*** Opening Dataset entries ***

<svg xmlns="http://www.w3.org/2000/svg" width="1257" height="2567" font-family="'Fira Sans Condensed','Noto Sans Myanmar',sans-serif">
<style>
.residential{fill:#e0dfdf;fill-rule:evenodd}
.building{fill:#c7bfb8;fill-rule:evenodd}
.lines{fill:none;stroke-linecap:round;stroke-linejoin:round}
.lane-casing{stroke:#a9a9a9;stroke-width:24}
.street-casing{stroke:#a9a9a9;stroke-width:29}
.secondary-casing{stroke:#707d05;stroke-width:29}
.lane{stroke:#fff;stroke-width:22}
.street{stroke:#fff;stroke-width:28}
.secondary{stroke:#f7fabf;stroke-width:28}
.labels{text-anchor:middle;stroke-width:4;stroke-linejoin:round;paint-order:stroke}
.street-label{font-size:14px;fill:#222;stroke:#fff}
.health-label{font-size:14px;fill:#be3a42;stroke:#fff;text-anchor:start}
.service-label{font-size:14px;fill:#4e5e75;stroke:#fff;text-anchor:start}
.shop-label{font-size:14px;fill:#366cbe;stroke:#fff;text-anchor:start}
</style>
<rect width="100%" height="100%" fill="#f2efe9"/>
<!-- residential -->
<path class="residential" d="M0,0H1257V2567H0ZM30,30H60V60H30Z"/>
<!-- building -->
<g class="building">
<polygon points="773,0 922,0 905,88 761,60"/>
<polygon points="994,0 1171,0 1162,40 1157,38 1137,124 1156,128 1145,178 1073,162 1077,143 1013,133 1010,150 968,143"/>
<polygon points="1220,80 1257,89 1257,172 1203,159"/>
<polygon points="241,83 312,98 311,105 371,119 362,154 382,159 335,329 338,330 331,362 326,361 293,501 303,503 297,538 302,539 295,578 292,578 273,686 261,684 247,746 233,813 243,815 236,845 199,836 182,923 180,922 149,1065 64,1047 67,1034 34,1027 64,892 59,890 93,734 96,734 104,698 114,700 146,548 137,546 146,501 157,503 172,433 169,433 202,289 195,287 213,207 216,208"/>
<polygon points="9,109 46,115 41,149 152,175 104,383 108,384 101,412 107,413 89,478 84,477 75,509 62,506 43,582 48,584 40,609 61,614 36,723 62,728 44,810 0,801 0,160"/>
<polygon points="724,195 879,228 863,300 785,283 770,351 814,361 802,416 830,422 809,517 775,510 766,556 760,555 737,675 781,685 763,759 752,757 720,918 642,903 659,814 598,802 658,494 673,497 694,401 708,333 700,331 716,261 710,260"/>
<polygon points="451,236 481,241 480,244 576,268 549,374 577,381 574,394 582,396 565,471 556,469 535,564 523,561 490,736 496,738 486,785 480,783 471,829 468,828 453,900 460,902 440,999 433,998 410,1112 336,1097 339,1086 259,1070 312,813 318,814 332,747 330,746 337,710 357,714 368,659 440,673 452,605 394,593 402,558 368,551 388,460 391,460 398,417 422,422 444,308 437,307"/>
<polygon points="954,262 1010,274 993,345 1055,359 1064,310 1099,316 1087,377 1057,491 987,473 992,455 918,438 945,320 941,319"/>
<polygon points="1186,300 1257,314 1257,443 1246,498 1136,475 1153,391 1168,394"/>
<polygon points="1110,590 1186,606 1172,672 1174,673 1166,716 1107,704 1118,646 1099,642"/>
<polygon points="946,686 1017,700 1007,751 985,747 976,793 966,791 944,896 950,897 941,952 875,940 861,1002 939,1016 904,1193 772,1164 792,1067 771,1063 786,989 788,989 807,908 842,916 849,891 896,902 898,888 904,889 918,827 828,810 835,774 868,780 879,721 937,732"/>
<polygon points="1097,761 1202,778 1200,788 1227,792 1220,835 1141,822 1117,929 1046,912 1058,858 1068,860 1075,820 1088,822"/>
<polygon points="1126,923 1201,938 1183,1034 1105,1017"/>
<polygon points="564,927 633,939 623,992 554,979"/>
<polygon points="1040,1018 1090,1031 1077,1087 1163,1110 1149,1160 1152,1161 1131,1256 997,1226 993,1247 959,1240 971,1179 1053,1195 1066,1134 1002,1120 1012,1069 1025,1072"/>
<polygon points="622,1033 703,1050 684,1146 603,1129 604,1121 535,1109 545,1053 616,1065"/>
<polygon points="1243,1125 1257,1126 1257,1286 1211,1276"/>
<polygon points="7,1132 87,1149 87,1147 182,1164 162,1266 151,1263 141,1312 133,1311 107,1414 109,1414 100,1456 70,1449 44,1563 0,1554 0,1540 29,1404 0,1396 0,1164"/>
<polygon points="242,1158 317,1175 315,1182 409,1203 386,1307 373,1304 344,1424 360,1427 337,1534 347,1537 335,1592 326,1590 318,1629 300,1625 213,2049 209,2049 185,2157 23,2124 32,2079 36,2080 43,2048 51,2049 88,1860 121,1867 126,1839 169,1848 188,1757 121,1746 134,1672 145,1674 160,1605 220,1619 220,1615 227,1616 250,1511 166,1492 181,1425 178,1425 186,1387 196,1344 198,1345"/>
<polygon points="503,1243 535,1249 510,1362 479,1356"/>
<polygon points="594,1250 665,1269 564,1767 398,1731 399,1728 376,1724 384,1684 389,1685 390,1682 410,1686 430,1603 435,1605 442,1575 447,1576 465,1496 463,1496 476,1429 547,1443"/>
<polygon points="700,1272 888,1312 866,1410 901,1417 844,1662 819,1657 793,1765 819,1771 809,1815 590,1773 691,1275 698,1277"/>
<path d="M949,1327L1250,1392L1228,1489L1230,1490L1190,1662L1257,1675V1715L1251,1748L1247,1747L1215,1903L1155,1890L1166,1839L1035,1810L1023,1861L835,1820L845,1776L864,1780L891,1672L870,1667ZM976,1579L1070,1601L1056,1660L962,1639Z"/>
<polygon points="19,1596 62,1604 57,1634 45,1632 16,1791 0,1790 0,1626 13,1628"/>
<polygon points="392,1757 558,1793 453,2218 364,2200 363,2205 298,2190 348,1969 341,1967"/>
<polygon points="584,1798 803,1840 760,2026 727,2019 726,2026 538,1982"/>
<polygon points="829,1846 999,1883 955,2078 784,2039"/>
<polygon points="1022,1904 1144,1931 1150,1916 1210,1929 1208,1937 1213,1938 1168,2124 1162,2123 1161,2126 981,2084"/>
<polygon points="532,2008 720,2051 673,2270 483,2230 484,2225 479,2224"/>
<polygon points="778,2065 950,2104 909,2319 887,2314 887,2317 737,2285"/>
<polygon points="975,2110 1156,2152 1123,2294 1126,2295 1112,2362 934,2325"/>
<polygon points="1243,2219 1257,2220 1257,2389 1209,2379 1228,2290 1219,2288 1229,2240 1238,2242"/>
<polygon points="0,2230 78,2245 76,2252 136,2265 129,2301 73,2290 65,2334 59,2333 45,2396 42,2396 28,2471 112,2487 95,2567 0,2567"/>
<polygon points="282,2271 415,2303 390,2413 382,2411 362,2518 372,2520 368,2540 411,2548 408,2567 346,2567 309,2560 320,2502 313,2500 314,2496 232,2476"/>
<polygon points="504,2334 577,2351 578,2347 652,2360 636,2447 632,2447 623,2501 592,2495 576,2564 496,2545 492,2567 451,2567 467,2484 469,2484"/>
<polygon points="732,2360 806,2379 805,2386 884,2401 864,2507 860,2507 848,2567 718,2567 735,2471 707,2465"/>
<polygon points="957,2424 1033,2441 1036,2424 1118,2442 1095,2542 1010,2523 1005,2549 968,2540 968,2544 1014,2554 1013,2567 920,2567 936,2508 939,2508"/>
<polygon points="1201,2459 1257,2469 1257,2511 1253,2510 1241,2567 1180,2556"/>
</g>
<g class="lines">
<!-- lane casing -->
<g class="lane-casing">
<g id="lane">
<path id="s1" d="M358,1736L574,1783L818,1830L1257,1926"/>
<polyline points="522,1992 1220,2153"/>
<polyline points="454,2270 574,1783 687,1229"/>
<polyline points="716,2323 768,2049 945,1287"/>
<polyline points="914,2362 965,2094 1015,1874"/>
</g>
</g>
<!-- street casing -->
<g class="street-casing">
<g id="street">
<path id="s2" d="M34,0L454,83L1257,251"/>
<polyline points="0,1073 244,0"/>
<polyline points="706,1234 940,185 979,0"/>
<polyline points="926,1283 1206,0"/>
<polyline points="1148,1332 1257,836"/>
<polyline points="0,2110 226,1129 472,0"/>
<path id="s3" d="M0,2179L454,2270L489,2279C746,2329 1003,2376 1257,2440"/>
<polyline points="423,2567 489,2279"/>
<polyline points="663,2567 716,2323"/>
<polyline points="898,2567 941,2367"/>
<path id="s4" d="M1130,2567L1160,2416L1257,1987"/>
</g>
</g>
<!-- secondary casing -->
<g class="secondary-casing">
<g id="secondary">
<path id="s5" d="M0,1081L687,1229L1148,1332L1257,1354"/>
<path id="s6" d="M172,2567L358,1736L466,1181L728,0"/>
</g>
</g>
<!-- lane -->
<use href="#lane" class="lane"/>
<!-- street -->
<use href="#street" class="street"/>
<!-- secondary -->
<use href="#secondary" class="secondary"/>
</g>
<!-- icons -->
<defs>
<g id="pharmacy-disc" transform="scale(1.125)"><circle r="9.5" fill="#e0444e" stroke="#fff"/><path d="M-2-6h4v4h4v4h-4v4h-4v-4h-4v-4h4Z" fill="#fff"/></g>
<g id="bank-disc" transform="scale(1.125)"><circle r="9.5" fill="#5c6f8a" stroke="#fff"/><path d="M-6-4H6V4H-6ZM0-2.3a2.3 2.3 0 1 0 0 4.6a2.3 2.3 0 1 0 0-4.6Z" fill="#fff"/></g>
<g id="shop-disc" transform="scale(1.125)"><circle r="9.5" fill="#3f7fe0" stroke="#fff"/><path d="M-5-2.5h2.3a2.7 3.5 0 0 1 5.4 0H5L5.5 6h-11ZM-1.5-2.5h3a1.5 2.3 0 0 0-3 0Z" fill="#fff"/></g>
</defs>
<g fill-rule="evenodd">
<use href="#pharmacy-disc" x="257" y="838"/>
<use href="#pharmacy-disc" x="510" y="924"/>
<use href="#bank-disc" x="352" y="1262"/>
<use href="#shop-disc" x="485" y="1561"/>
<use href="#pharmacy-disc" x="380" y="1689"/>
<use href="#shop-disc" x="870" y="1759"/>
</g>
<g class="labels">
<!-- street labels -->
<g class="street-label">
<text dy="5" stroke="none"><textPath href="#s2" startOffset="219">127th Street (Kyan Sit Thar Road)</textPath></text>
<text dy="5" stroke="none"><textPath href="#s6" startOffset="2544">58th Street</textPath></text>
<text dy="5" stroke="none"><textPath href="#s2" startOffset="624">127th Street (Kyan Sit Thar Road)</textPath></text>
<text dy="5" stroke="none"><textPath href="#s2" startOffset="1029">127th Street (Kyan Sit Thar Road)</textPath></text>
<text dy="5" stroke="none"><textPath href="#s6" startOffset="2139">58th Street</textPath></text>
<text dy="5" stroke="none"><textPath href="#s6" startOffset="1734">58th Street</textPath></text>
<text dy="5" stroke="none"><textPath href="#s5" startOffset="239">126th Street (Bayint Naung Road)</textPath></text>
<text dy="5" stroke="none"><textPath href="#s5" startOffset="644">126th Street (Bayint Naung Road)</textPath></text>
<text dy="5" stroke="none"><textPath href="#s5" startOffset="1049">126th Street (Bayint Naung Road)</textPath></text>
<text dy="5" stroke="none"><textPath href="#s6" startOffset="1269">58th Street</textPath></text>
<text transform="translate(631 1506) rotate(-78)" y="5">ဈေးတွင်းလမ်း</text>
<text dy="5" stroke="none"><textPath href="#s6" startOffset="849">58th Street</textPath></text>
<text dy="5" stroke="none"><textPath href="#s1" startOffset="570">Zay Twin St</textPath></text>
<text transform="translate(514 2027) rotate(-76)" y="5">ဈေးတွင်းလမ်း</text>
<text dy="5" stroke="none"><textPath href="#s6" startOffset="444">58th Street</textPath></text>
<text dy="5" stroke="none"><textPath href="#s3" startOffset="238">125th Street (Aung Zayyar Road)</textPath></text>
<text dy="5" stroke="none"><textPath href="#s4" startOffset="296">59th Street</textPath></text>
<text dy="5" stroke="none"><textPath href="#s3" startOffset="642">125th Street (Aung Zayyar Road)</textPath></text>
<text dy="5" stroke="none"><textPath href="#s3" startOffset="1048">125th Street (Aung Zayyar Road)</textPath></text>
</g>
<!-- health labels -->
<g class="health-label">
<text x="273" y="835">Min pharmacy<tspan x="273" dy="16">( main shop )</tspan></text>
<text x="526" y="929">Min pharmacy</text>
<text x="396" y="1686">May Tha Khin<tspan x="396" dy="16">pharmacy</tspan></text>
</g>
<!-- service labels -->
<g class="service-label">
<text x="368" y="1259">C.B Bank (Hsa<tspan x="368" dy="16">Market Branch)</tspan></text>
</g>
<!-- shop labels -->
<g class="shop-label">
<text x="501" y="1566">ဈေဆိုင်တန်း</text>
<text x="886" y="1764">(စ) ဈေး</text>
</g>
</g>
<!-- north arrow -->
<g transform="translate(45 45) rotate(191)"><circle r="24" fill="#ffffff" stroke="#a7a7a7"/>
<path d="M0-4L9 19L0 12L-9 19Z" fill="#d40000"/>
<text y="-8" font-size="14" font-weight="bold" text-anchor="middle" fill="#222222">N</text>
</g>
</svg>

*** Closing Dataset entries ***

With no other words, report how many lines in the entries hold the string "rule".

= Output for this task =
3